Which Antihistamine Works the Best Overall?

Yet another study by Dr. James Day compared the effects of Zyrtec and Allegra on the symptoms of allergic rhinitis in people with ragweed allergy. This study looked specifically at hours five to 12 after dosing of the medication. Zyrtec consistently gave better relief than Allegra for these critical “middle hours” after taking an antihistamine.

So, Which Antihistamine Is the Best?

The answer to this question is completely based on my experiences and opinions as a board-certified allergist. Studies are very helpful in deciding which medication works best, but it also must be kept in mind which company is paying for the study. It is my opinion that Zyrtec and Allegra are very closely matched, and very good antihistamines. I think these medications work much better than either Claritin or Clarinex.

At the present time, I feel that Zyrtec is the best antihistamine available in the U.S. for the treatment of allergic rhinitis.

Which Antihistamine Causes the Least Amount of Sedation?

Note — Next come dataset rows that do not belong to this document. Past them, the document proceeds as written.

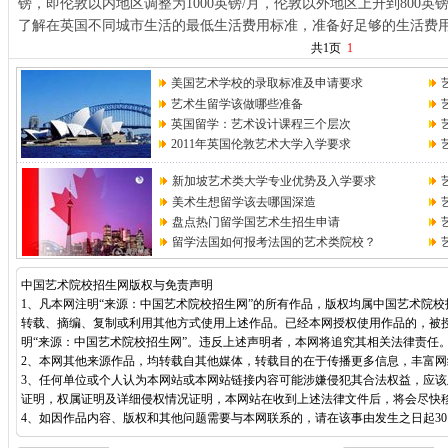
镑，即伦敦以内地区调整为1000英镑/月，伦敦以外地区上升到800英
了解在英国不同城市生活的最低生活费用标准，准备好足够的生活费
共1页
1
美国艺术学校的录取标准及申请要求
艺术生留学该做哪些准备
英国留学：艺术设计课程三个层次
2011年英国伦敦艺术大学入学要求
新加坡艺术类大学专业优势及入学要求
美术生想留学该去哪国深造
盘点热门留学国艺术生招生申请
留学法国如何报考法国的艺术类院校？
中国艺术院校招生网版权与免责声明
1、凡本网注明“来源：中国艺术院校招生网”的所有作品，版权均属中国艺术院
转载、摘编、复制或利用其他方式使用上述作品。已经本网授权使用作品的，被
明“来源：中国艺术院校招生网”。违反上述声明者，本网将追究其相关法律责任
2、本网其他来源作品，均转载自其他媒体，转载目的在于传播更多信息，丰富
3、任何单位或个人认为本网站或本网站链接内容可能涉嫌侵犯其合法权益，应
证明，权属证明及详细侵权情况证明，本网站在收到上述法律文件后，将会尽快
4、如因作品内容、版权和其他问题需要与本网联系的，请在该事由发生之日起30日内进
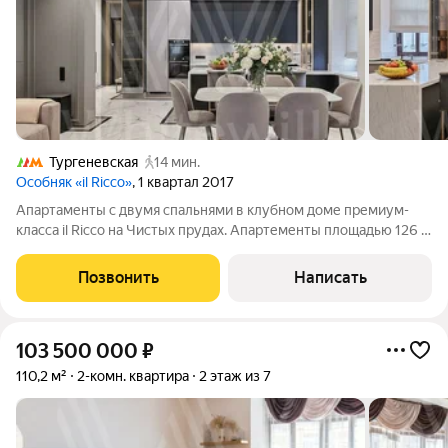
Тургеневская
14 мин.
Особняк «il Ricco»
, 1 квартал 2017
Апартаменты с двумя спальнями в клубном доме премиум-
класса il Ricco на Чистых прудах. Апартементы площадью 126 м
расположены на третьем этаже, интерьер оформлен в
современном стиле. Интерьеры наполнены мебелью и
Позвонить
Написать
бытовой техникой. Спланирована
103 500 000
₽
110,2 м²
2-комн. квартира
2 этаж из 7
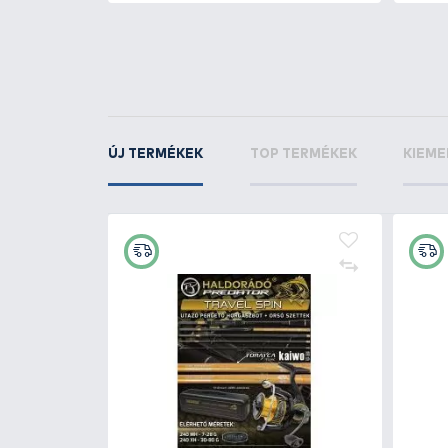
SAVAGE GEAR
Grav
Fast Sinking 10 cm - 
Sardine
KAPCSOLÓDÓ TERMÉKEK
2
+300
Ft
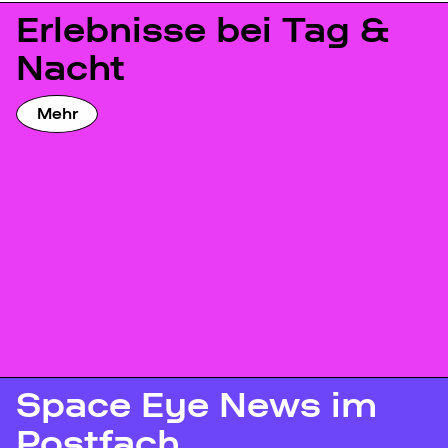
Erlebnisse bei Tag &
Nacht
Mehr
Space Eye News im
Postfach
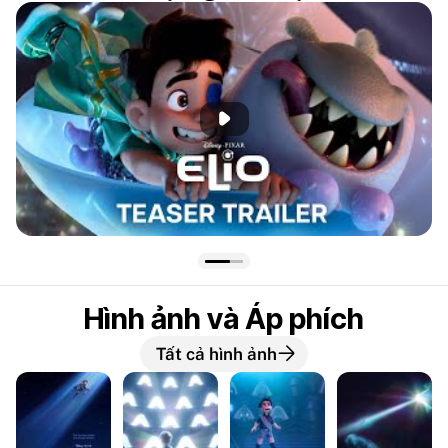
Phát đoạn giới thiệu
Hình ảnh và Áp phích
Tất cả hình ảnh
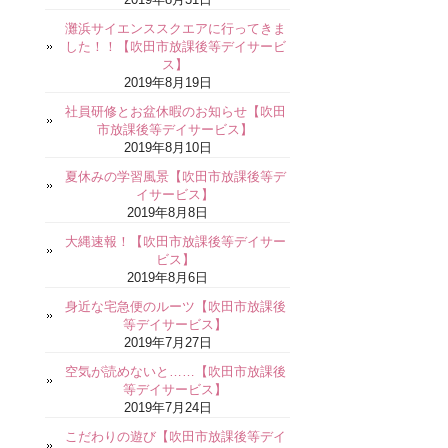
灘浜サイエンススクエアに行ってきま
した！！【吹田市放課後等デイサービ
ス】
2019年8月19日
社員研修とお盆休暇のお知らせ【吹田
市放課後等デイサービス】
2019年8月10日
夏休みの学習風景【吹田市放課後等デ
イサービス】
2019年8月8日
大縄速報！【吹田市放課後等デイサー
ビス】
2019年8月6日
身近な宅急便のルーツ【吹田市放課後
等デイサービス】
2019年7月27日
空気が読めないと……【吹田市放課後
等デイサービス】
2019年7月24日
こだわりの遊び【吹田市放課後等デイ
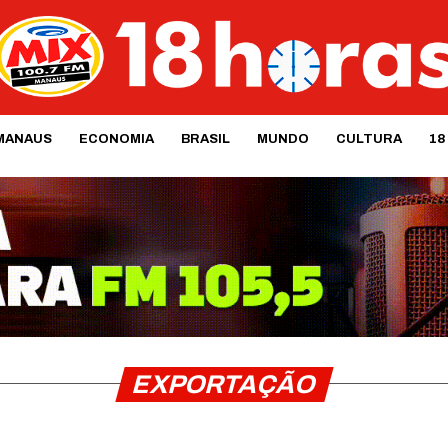
MANAUS
ECONOMIA
BRASIL
MUNDO
CULTURA
18
EXPORTAÇÃO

The topic of sedation is an important one. Sedation refers to the concept that someone feels tired. This is different than impairment, which refers to the concept that someone’s ability to perform various mental and physical tasks is affected.

The only truly non-sedating antihistamine currently available is Allegra. Zyrtec causes sedation more than placebo about five to ten percent more often. Claritin and Clarinex cause minimal sedation.

None of these second-generation antihistamines, when used in recommended doses for allergic rhinitis, have been shown to result in impairment. This is in comparison to the older antihistamines, such as Benadryl, which are well known to result in the impairment of mental and physical tasks.